Allen Eckert’s book, Wilderness Empire, is an incredible achievement, in my opinion. He describes the lives of English and French settlers in the eastern United States during the mid-1700s, and just as important, he describes the lives and shifting alliances of the various Indian tribes who inhabited the Northeast U.S., from Michigan through lower New England. Apparently, Eckert scoured documents and military journals where meetings of the Indians with white people, and with the Indians among themselves and with other tribes, were carefully written down. His research enabled Eckert to quote, almost verbatim, what people had to say. He explains in a preface that his quotes can only approximate what people said, but I felt like his quotes seemed extremely realistic and true to life. As a result, you get an incredibly close and interesting look at the Indians, how they reacted to the French and English, how they strategized, how they worried for their own futures, and how they responded (often savagely) to the white presence in North America.

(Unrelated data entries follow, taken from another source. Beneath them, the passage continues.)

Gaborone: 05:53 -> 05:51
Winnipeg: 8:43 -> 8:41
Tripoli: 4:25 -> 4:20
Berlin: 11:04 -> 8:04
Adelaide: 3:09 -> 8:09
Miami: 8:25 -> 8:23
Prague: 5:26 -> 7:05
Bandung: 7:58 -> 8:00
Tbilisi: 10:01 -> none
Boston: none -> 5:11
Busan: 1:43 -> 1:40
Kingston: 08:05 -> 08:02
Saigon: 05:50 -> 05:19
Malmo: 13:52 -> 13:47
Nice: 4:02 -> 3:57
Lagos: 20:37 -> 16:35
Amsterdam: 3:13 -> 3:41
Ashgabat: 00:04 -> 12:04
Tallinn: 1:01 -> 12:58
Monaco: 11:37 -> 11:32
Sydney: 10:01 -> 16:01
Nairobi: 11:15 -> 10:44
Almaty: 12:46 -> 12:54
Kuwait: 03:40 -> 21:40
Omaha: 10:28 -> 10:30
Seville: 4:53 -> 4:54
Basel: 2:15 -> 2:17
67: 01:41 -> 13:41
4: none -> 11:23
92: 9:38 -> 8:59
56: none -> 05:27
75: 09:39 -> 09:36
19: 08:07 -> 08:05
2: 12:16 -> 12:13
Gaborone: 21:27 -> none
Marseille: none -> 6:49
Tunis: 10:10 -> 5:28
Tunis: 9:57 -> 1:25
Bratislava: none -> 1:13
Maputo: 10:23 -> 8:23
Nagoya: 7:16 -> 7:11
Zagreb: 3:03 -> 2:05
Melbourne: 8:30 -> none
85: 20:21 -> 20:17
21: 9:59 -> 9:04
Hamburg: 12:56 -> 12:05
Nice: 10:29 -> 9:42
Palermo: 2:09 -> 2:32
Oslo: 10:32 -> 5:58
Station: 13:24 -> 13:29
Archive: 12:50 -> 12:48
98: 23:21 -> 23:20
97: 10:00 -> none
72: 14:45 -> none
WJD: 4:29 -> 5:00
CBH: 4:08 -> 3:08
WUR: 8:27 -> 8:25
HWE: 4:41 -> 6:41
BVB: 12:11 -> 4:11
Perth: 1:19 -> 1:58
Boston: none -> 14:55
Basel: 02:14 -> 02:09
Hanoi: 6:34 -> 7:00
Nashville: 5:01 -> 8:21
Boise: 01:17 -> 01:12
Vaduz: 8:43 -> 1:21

Eckert also has chosen a central hero for the book, William Johnson, an Irishman who came to America and allied himself so closely with the Indians that they accepted him as one of them. Throughout the book, Johnson is torn between his loyalty to his new friends and his loyalty to his own people. Using Johnson’s story to frame events is a clever and effective device for pulling the reader through lots of facts, quotes and dates.

Eckert also spends a lot of time examining the French and English officials and generals and discussing how they schemed against each other and how they either succeeded or failed in their military efforts to win the loyalty of the Indians and control territory in the Northeast.

I would have thought that no one could capture all this information accurately. After all, who was taking notes in the American wilderness during the French and Indian War? Apparently, a lot of people were, and Eckert’s research brings their stories to life brilliantly in Wilderness Empire.